Environment featured

People from Labrador, Florida and Nova Scotia rally at Emera shareholders meeting in Halifax

KJIPUKTUK (Halifax) – This afternoon some 40 environmentalists, including folks` from Florida and Labrador, rallied at the new convention centre in Halifax to deliver a message of climate justice to Emera shareholders meeting inside.

The rally was organized by the Atlantic chapter of the Sierra Club and Extinction Rebellion Nova Scotia.

Photo Robert Devet

Among the demonstrators were some 10 people who had travelled all the way from Tampa, Florida to attend the rally on a cold and drizzly Nova Scotia spring day.

Tampa’s local energy company, TECO Energy is slow to move off fossil fuels. Since TECO is not listening the Floridians decided to send a message to Emera, which owns the Tampa company.

Joe Robinson. Photo Robert Devet

“We are here to convince Emera to tell TECO Energy not go use coal but use solar energy and stop using fossil fuels, either fracked natural gas or coal,” said Joe Robinson, second Vice President with the local Tampa chapter of the National Association for the Advancement of Colored People (NAACP).

“Environmental justice means that minorities and low income people who can’t defend themselves are the most impacted when climate change happens,” Robinson said. “When hurricanes destroy communities, like they do in Florida, they are the last people to get services restored, and get any funding.”

“TECO doesn’t want to meet with us, so we decided to come here,” said Gonzalo Valdes an organizer with the Florida chapter of the Sierra Club.

“TECO plans to keep us 90% reliant on fossil fuels until 2030, which is totally unacceptable, considering that Tampa is one of the US cities most susceptible to climate change, and rising sea levels. We face future storms much more dramatic than any storm we have ever seen,” Valdes said.

Meanwhile, the way TECO’s operations are structured will sound familiar to Nova Scotians.

“In the state of Florida the energy company is guaranteed an 11,5% rate of return on any project. Yet they are a public utility, it is a monopoly, and they are supposed to find the most cost effective solutions,” said Valdes.

“TECO also owns a company that makes money transporting the gas into Florida. It’s all about profits for their investors, and we are here to tell them that it can’t all be about investors, it has to be about the communities you serve,” Valdes said.

Muskrat Falls energy not clean, not green

Grand River keeper Roberta Benefiel, in town for the screening of People of a Feather,  spoke about the extensive damage that the Muskrat Falls hydro project has inflicted on residents and  Indigenous peoples of Labrador.

“There is nothing to suggest that Muskrat Falls will ever supply “clean” energy. Instead, we witness cultural genocide through the poisoning of local food sources for Inuit and Innu with methylmercury, a neurotoxin,” said Benefiel.
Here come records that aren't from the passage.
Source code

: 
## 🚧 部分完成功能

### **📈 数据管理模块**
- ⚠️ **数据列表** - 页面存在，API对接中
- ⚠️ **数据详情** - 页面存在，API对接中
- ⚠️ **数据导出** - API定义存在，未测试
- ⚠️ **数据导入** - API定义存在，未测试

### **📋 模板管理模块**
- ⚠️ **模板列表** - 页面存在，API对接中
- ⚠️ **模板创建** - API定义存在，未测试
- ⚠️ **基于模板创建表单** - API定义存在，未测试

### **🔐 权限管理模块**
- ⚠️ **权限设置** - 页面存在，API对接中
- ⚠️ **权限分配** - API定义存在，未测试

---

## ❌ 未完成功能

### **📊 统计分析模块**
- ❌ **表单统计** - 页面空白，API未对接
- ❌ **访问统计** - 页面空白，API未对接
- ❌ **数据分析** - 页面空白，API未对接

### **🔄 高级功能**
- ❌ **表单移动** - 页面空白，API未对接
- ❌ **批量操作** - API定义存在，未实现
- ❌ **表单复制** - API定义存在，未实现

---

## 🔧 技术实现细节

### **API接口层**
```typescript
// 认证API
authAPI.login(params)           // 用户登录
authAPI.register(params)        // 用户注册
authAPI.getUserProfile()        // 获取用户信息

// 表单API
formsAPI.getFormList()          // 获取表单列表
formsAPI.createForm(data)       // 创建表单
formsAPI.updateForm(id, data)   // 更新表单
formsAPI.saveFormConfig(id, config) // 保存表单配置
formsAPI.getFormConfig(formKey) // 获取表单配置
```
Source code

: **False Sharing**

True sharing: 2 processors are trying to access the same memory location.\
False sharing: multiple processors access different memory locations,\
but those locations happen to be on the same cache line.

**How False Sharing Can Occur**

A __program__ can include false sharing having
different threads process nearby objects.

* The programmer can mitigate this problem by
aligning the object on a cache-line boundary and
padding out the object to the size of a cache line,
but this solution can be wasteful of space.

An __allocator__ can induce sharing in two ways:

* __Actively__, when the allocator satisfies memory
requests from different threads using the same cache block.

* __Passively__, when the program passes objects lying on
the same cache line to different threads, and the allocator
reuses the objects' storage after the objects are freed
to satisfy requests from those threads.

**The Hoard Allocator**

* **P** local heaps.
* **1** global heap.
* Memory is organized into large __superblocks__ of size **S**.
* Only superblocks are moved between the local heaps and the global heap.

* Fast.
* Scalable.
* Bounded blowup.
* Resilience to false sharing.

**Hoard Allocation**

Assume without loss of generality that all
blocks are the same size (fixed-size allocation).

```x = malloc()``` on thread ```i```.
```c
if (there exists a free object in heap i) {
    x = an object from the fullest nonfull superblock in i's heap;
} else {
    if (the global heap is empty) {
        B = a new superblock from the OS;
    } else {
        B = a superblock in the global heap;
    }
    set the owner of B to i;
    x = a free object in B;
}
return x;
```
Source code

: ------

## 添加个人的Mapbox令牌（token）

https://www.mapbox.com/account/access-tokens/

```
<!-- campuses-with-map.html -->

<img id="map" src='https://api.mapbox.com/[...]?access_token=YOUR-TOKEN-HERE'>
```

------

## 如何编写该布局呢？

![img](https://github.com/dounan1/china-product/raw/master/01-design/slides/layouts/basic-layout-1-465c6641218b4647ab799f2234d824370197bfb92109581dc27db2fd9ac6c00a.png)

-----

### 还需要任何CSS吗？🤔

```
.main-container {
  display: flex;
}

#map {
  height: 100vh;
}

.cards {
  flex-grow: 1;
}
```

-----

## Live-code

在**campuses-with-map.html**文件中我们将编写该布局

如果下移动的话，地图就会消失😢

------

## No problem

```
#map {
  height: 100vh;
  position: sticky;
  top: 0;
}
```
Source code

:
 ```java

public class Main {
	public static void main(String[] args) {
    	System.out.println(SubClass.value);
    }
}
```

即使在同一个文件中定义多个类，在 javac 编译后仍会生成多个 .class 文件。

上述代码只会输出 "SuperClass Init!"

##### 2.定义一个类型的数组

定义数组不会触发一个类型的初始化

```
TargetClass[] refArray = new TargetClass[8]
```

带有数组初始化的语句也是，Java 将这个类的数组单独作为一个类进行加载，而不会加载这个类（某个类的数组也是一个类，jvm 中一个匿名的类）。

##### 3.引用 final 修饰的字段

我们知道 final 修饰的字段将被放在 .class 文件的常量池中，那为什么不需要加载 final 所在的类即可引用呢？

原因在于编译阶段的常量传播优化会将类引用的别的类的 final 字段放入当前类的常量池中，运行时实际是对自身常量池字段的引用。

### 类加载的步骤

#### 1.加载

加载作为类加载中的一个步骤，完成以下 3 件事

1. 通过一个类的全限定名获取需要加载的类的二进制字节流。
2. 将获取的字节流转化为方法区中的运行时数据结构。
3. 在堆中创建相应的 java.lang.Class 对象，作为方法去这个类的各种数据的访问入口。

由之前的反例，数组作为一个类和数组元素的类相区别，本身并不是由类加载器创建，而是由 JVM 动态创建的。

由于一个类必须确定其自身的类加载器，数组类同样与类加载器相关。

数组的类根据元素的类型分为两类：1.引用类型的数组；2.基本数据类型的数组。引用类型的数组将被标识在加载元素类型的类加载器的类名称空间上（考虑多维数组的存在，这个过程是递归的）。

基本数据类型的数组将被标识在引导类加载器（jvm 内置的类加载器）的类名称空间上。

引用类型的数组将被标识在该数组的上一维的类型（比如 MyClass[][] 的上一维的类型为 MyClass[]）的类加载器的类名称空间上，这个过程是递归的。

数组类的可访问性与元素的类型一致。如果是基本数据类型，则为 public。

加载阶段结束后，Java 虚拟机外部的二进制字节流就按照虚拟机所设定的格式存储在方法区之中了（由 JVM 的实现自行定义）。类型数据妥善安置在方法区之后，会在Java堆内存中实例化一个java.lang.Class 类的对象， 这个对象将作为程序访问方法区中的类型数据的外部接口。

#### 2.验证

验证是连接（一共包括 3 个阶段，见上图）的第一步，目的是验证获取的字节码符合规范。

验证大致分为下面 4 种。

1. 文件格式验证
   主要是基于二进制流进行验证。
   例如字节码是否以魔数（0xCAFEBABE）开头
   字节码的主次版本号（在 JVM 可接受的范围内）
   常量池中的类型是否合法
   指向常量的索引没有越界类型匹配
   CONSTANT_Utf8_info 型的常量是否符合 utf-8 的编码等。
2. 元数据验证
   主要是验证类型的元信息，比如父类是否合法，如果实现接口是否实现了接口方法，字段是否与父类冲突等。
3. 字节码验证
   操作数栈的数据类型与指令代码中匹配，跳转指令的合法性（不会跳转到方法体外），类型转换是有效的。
See also: The true cost of Muskrat Falls – methylmercury and environmental racism

Releases of greenhouse gases resulting from these giant reservoirs have not been studied properly, she added.

“Ever increasing costs of this project from $6,2 billion to $12.7 billion will be laid on future generations of the people of  Newfoundland and Labrador, utility rates will rise, and Emera is complicit in allowing these issues to occur without questioning the effects of the project beyond the Maritime Link,” Benefiel said.

Meanwhile, Stephen Thomas of the Ecology Action Centre reminded the demonstrators that Emera’s Nova Scotia Power continues to rely on fossil fuels, in particular coal, here in Nova Scotia as well.

“Nova Scotia is the most coal-intense grid in Canada. 55% of our electricity comes from the burning of coal, Just last month the Nova Scotia government and Nova Scotia Power proposed to continue burning coal until 2042,” said Thomas.

“That’s way too late, even 2030 may be too late. We are living in a climate crisis, in the last moments we can take action before it is too late. Here in Nova Scotia that means phasing out coal,” Thomas said.